Self-Training on Image Comprehension for Large Vision LLMs
The paper introduces a novel approach named Self-Training on Image Comprehension (STIC) aimed at improving the image comprehension capabilities of large vision LLMs (LVLMs). The primary objective is to address the significant challenge posed by the high cost and laborious efforts required to procure high-quality vision-language data necessary for training these models. The methodology innovatively leverages self-generated data, consequently bypassing the need for extensive supervised data typically used in conventional approaches.
Overview of the Approach
The paper details a two-stage self-training algorithm specifically designed for LVLMs.
- Stage 1: Image Comprehension Self-Training:
- The model autonomously constructs a preference dataset for image descriptions using unlabeled images. This involves generating preferred responses through well-constructed prompts and dispreferred responses from either corrupted images or misleading prompts.
- The preference dataset consists of paired data: preferred responses derived from explicit reasoning prompts and dispreferred responses from either corrupted images or "bad" prompts.
- The LVLM is subsequently fine-tuned on this self-constructed preference dataset using a modified Direct Policy Optimization (DPO) with an added regularization term to emphasize the preferred responses.
- Stage 2: Description-Infused Fine-Tuning:
- The second stage focuses on reinforcing the model's reasoning abilities by integrating its self-generated image descriptions into existing instruction-tuning data.
- This stage reuses a small portion of the fine-tuning data from the supervised fine-tuning (SFT) stage, infusing the prompts with model-generated image descriptions and further fine-tuning the LVLM.
Experimental Validation
The experimental results validate the efficacy of the proposed STIC approach. Multiple benchmarks were used to demonstrate performance improvements, including:
- ScienceQA
- TextVQA
- ChartQA
- LLaVA-Bench
- MMBench
- MM-Vet
- MathVista
STIC results in substantial performance gains, achieving an average improvement of 4.0% over the baseline methods while utilizing 70% less supervised fine-tuning data. Notably, on the ScienceQA dataset, a substantial gain of 6.4% was observed. These robust numerical results underscore the effectiveness of leveraging vast quantities of unlabeled images for self-training, highlighting STIC's potential to reduce the dependency on costly, annotated datasets.

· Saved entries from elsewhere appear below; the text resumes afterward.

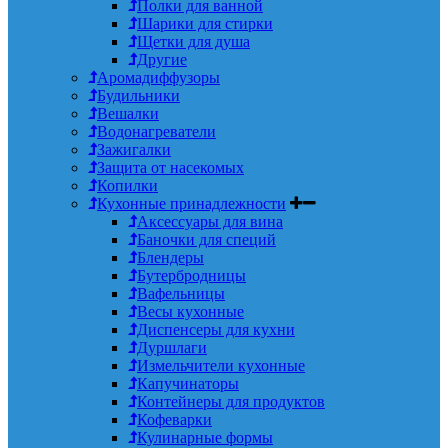
Полки для ванной
Шарики для стирки
Щетки для душа
Другие
Аромадиффузоры
Будильники
Вешалки
Водонагреватели
Зажигалки
Защита от насекомых
Копилки
Кухонные принадлежности
Аксессуары для вина
Баночки для специй
Блендеры
Бутербродницы
Вафельницы
Весы кухонные
Диспенсеры для кухни
Дуршлаги
Измельчители кухонные
Капучинаторы
Контейнеры для продуктов
Кофеварки
Кулинарные формы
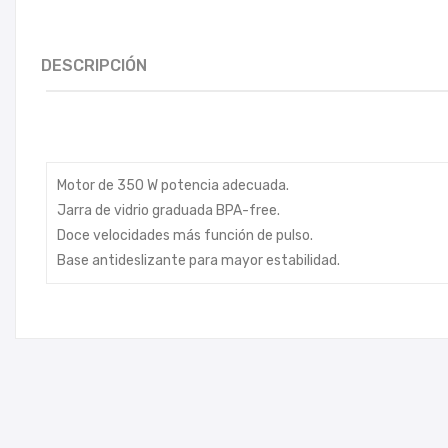
DESCRIPCIÓN
Motor de 350 W potencia adecuada.
Jarra de vidrio graduada BPA-free.
Doce velocidades más función de pulso.
Base antideslizante para mayor estabilidad.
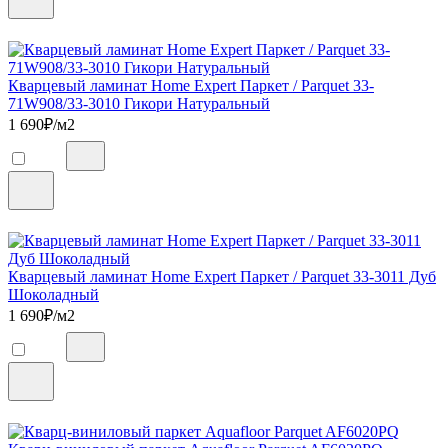
Кварцевый ламинат Home Expert Паркет / Parquet 33-
71W908/33-3010 Гикори Натуральный
1 690
₽/м2
Кварцевый ламинат Home Expert Паркет / Parquet 33-3011 Дуб
Шоколадный
1 690
₽/м2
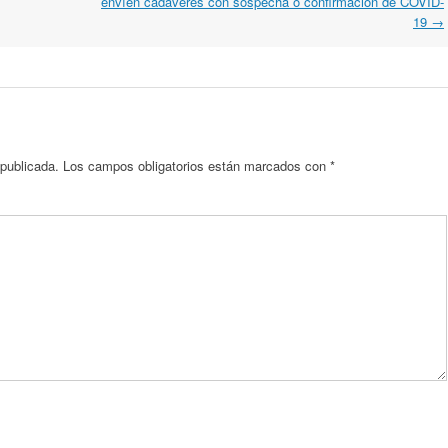
envíen cadáveres con sospecha o confirmación de COVID-
19
→
 publicada.
Los campos obligatorios están marcados con
*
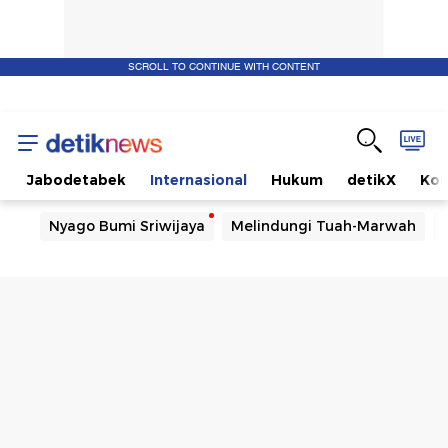
SCROLL TO CONTINUE WITH CONTENT
a
Jabodetabek
Internasional
Hukum
detikX
Ko
Nyago Bumi Sriwijaya
Melindungi Tuah-Marwah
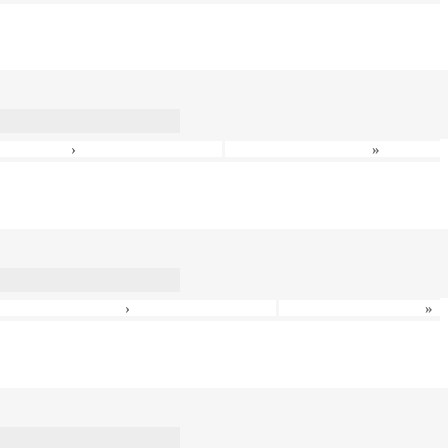
›
»
›
»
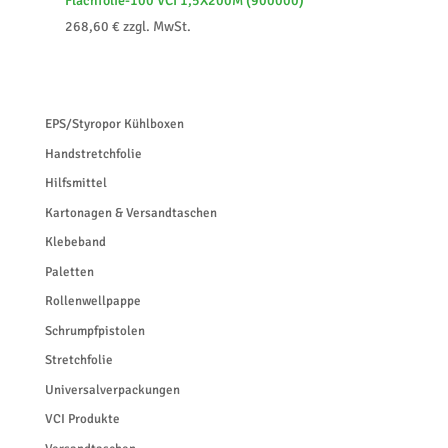
Flachfolie-100 VCI 1,5X200M (900000)
268,60
€
zzgl. MwSt.
EPS/Styropor Kühlboxen
Handstretchfolie
Hilfsmittel
Kartonagen & Versandtaschen
Klebeband
Paletten
Rollenwellpappe
Schrumpfpistolen
Stretchfolie
Universalverpackungen
VCI Produkte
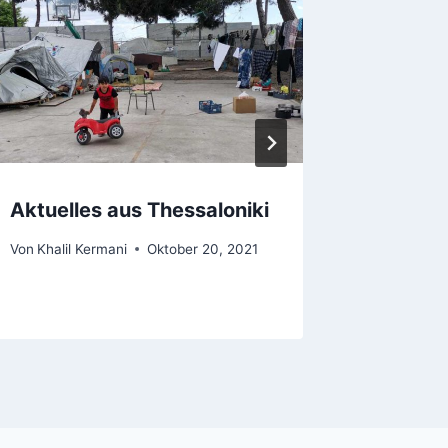
Aktuelles aus Thessaloniki
Wintere
Von
Khalil Kermani
Oktober 20, 2021
Von
Khalil 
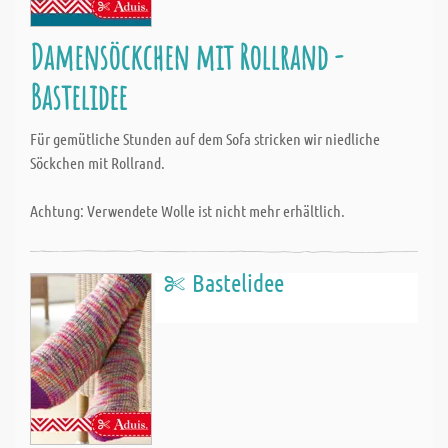
Damensöckchen mit Rollrand -
Bastelidee
Für gemütliche Stunden auf dem Sofa stricken wir niedliche
Söckchen mit Rollrand.
Achtung: Verwendete Wolle ist nicht mehr erhältlich.
Bastelidee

Discussion and Implications
Comparison to Existing Methods
Extensive comparisons were drawn with existing vision-language fine-tuning methodologies such as POVID. While POVID relies on manually injected hallucinations using labeled object information, STIC diverges by exclusively using unlabeled images and self-generated descriptions. This automatic generation process not only simplifies the data preparation stage but also demonstrates superior performance gains.
Contribution of Key Components
Through meticulous ablation studies, the paper underscores the significance of various components within STIC. One such paper involves removing dispreferred responses and observing a performance degradation, thereby establishing the crucial role of negative samples in fine-tuning preferences. Additionally, the “describe-and-respond” (DaR) prompting method synergistically enhances STIC's performance, reaffirming the benefit of integrating self-generated descriptions.
Scalability and Generalization
Another salient point is the scaling law observed with STIC. By increasing the amount of generated preference data from 6k to 12k, further performance improvements were evidenced, suggesting that STIC can effectively harness larger datasets. Furthermore, a t-SNE visualization analysis substantiates the correlation between image distribution overlap and performance gains, providing deeper insights into how STIC benefits tasks with similar image distributions to the self-generated dataset.
Future Direction
Given the promising results, future work could delve into exploring more diverse and large-scale datasets to expand the generalizability of STIC. The paper's implications extend to cost-effective training paradigms for LVLMs, potentially reshaping approaches to acquiring and utilizing vision-language data. Moreover, further refinement of the self-training steps and incorporation of more sophisticated negative sampling techniques could yield even more significant advancements in LVLM capabilities.
Conclusion
In summary, the proposed STIC framework represents a significant advancement in self-training methodologies for LVLMs. By efficiently leveraging self-generated data and reducing reliance on extensive supervised fine-tuning datasets, STIC achieves substantial performance improvements across various benchmarks. This work exemplifies a substantial stride toward cost-effective and scalable training paradigms in the field of vision LLMs, with promising avenues for future exploration and enhancement.